Copy the following material line for line, keeping every word and mark as it appears.

◆ ◆ ◆ ◆ ◆ ◆ ◆

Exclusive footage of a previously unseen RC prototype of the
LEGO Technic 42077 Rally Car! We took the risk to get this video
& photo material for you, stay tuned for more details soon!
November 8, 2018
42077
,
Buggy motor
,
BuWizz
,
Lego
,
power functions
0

◆ ◆ ◆ ◆ ◆ ◆ ◆

#### OUTPUT OF THE TASK:
Exclusive footage of a previously unseen RC prototype of the
LEGO Technic 42077 Rally Car! We took the risk to get this video
& photo material for you, stay tuned for more details soon!
November 8, 2018
42077
,
Buggy motor
,
BuWizz
,
Lego
,
power functions
0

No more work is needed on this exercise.